In it, a decidedly alien-looking creature is standing in front of a screen with a pointer. The screen shows a birds-eye view of a car.
"We've discovered the dominant life-form on this planet", says the alien, as he points to the car.
The slide changes, and the alien continues, "And we've discovered their food source!"
And he points to a birds-eye view of a car door open, with a human getting inside.
So true, so true.
I have one. I drive it <25 miles, once a week, for groceries. Under 1,300 miles per year. The lack of food doesn't seem to have hurt it much.
Hello, and thank you. I'd like to make three points:
1. Not Just Bikes and Strong Towns are two channels on YouTube that advance many arguments similar to these. In the US and Canada, the "stroad" is a particular issue.
2. I own a 35-year-old car and my answer is that I use it only for heavy groceries, visiting Italy and otherwise it stays put. Which does actually reinforce your point.

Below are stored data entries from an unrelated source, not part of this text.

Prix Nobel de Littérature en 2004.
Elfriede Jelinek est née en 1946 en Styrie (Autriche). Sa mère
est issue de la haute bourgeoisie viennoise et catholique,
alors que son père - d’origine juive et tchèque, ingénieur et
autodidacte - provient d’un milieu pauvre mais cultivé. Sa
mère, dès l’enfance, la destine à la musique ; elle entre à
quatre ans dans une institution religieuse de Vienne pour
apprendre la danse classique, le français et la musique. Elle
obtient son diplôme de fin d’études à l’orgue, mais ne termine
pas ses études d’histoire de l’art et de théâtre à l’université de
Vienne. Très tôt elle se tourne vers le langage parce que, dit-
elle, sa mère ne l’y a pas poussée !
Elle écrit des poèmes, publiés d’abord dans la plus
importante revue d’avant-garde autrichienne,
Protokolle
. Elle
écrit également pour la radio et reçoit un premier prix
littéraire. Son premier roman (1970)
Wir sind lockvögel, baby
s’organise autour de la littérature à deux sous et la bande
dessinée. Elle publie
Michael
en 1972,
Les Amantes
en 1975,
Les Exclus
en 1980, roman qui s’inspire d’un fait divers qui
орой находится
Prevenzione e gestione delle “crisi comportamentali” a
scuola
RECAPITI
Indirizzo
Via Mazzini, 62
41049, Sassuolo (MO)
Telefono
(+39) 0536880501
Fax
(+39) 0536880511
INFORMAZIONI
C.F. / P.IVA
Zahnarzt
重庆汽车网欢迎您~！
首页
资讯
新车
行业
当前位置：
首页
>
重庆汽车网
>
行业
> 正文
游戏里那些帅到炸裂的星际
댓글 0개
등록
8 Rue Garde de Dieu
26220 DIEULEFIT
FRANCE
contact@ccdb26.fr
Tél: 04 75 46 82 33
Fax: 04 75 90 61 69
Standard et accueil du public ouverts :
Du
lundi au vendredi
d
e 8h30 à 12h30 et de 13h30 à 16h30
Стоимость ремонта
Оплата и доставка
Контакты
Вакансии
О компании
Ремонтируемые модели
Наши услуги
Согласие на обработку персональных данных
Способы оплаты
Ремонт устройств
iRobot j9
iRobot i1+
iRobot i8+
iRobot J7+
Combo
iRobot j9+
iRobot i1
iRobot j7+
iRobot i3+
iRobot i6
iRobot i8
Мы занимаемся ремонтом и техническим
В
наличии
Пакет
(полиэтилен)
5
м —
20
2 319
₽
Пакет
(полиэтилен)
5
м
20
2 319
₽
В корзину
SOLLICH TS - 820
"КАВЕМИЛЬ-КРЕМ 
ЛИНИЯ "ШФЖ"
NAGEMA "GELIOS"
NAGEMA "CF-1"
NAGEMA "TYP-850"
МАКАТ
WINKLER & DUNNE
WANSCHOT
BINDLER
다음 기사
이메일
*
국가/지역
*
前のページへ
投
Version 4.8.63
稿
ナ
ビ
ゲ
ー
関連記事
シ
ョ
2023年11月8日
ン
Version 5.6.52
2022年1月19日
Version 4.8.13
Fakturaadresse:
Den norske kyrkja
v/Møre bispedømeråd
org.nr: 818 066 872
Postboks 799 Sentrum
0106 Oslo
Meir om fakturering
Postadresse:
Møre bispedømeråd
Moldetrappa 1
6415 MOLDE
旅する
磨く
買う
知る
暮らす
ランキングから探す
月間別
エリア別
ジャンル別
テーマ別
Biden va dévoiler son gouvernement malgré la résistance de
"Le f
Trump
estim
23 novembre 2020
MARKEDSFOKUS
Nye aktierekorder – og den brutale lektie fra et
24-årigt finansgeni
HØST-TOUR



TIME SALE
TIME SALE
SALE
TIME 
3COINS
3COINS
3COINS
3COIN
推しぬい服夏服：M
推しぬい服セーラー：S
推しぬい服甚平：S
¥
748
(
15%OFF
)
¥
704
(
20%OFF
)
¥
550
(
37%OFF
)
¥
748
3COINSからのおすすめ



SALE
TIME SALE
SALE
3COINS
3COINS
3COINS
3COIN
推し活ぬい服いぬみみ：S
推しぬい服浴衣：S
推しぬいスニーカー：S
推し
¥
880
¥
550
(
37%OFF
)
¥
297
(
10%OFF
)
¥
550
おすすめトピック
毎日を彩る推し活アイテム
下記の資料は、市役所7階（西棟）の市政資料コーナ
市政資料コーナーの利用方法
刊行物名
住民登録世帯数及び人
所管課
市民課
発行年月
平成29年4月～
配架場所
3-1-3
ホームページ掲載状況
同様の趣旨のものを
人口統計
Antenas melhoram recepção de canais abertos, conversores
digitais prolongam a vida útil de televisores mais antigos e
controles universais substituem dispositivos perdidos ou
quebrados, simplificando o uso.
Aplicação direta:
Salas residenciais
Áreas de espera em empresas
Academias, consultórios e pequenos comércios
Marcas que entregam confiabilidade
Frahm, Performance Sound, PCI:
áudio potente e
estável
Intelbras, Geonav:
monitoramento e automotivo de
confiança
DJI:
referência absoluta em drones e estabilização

3. That figure for deaths on the roads is terrible. Do you know how many people die a day, that's every 24 hours, in India on the railways, who are not actually working or travelling on the system? Just people who wander in front of trains and get killed, that sort of thing. It's over 400.
The British gentleman who walked away from the Indian air crash recently, in which so many perished, may well need counselling. I wouldn't be surprised: being the only survivor of a big disaster raises a lot of questions that don't arise when one is among a large group who survive an accident. Mr Ramesh has lived an extraordinary experience. And, in the 17 seconds that his aircraft was airborne (if I can be allowed to round 26 seconds off to 17), someone statistically died in a car crash. These are the threads by which our existence is bound together.